Sunday, 14 June 2009

Fabulous Ile de Maurice

Mauritius is my kind of place. Lots of plants and animals there which don't exist anywhere else in the world. Even better it's an island where people of many different backgrounds and cultures mix, Indians, Africans, Chinese, Malays, French and multiple hybrids. I could care less about the sterilized tourist Mauritius, where hotels cost more than the average wage of the workers. Instead, it's the image of hybrid profusion I love about the place, and the quirky ambience. The music is pretty wonderful, too, hybrid and vibrant.

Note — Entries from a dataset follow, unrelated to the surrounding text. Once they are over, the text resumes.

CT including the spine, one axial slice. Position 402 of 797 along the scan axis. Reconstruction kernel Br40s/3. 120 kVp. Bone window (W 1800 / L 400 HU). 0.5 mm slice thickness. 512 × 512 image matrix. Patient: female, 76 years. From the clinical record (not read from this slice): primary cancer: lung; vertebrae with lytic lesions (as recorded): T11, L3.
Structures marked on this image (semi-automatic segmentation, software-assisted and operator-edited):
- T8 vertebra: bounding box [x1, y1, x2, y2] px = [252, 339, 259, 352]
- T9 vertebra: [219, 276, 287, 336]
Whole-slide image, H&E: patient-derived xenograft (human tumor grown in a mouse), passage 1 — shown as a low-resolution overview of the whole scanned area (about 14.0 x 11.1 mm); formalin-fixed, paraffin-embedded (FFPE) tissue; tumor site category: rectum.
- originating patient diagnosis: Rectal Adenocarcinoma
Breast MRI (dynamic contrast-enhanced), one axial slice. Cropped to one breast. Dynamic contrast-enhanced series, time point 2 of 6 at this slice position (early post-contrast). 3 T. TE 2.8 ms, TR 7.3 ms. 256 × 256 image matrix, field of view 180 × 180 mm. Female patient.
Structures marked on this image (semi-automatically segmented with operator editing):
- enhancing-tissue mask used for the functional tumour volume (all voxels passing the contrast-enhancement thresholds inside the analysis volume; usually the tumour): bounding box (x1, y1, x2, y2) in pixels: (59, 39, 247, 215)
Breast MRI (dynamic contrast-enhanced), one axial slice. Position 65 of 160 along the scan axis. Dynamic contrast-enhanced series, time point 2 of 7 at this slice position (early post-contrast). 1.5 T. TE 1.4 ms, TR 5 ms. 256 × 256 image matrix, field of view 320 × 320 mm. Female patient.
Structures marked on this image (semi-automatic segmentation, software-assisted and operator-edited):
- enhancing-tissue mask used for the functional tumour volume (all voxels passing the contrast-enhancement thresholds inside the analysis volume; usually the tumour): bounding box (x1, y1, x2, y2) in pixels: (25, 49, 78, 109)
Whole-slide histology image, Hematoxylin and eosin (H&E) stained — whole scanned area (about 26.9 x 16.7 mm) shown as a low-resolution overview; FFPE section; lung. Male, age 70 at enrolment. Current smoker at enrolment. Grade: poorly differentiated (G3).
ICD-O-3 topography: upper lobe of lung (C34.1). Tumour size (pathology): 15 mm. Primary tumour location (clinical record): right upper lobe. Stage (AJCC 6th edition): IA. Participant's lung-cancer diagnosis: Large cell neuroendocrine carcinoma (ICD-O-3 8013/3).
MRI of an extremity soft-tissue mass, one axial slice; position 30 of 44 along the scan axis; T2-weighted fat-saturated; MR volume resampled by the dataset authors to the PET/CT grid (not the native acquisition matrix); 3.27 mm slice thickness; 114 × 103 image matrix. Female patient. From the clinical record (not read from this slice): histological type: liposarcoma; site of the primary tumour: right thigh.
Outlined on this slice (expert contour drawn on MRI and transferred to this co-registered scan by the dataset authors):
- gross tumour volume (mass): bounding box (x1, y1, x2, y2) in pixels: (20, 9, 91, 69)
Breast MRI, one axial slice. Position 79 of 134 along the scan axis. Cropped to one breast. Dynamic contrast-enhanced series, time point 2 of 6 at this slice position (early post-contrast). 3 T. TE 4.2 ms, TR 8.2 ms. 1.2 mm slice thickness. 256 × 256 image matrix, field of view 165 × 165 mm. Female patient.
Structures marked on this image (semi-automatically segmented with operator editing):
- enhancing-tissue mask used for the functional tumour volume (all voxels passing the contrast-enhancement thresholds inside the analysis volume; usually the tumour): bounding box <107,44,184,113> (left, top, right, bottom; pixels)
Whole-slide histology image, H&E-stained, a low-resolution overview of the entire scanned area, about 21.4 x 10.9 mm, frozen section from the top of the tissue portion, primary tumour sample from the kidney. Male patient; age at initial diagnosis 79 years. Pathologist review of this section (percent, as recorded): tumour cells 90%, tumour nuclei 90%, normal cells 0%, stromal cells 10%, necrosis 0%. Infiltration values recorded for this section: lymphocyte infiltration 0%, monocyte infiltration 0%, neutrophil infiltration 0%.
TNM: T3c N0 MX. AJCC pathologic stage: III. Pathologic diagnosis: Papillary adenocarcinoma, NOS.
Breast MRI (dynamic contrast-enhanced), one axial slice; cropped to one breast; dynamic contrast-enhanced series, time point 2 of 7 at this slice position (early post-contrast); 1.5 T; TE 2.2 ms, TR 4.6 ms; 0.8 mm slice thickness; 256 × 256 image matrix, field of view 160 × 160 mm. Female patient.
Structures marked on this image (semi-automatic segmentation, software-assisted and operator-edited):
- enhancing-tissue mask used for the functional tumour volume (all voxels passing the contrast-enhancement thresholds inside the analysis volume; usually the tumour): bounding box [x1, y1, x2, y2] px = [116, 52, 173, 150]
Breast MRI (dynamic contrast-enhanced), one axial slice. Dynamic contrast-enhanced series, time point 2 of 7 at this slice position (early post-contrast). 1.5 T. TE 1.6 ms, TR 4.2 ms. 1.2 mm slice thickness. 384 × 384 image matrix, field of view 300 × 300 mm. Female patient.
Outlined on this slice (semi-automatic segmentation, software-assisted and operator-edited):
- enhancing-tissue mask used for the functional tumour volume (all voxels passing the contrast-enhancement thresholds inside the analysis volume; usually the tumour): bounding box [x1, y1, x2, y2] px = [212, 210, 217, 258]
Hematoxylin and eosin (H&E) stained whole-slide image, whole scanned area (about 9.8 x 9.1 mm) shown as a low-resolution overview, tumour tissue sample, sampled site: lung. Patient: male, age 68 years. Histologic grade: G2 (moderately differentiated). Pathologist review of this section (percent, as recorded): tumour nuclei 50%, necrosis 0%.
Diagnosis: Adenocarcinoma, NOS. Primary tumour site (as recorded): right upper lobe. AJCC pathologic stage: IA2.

So I read a blog dedicated to the real charm of Mauritius as it is lived by the locals. Click on this link

Le Port-Port Louis de chez toi
"La capitale de Maurice grouille aux heures de bureau... puis se vide en un quart de tour, tel un coeur artificiel qu'on débranche. Théâtre frénétique des ambitions d'hier et d'aujourd'hui, joyeux bazar où s'affirme toute l'île, Port-Louis, au bout du jour, laisse entrevoir sa tristesse. Qui gagne le front de mer et les beaux restes de la ville d'antan. Mais son charme se perpétue dans le calme d'une cour intérieure et dans la mémoire de ses habitants."